Great Britain and the United States to make a simultaneous proposal to the Bolshevist government for intervention by the Allies on the lines indicated, an undertaking to be given for the withdrawal of all Allied forces at the conclusion of hostilities.
2.
An American force, composed as described above, to be sent to the Far East.

If this general policy is acceptable, the question of approaching the Japanese Government remains. Japan would under this scheme intervene in Siberia as part of a joint intervention by the Allies … and it would probably be necessary for her to use her troops, in conjunction with Russian and Allied forces, in European Russia as well as in Asia. The British Government consider [Page 137] that Japan should, in return, have the military command of the expedition, though a mission from each Allied country, including a strong propaganda detachment, would he attached. It also seems desirable that the proposal should be made to the Japanese at an early date and pressed on the ground that the proposed course of action is necessary for a victory of the Allied cause. It would be difficult for the Japanese Government to refuse this scheme if pressed on these grounds.
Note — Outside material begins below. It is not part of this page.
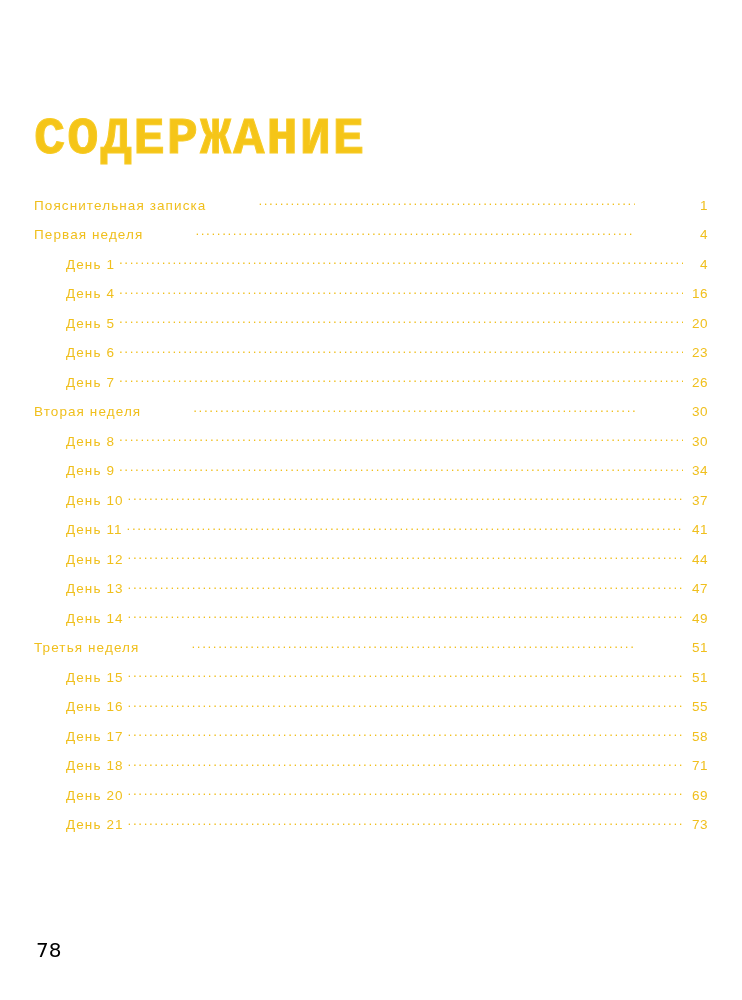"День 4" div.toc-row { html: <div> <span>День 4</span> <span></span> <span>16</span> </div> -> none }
The suggested plan is one of urgent importance. The proposals outlined above are in no way intended as an alternative to sending American infantry to Europe, the need for which is constantly increasing. The problem of Russia is one of pressing urgency and in the present situation it is essential to bring pressure against Germany in the East, without delay. If this cannot be done, it is difficult to see how the blockade can be made effective or how peace is to be reached through a conclusive defeat of the enemy’s forces.

Before consulting the other Allied powers the British Government think the most important step is to ascertain whether the President concurs in these proposals, for without his concurrence the British Government would not care to proceed further with them.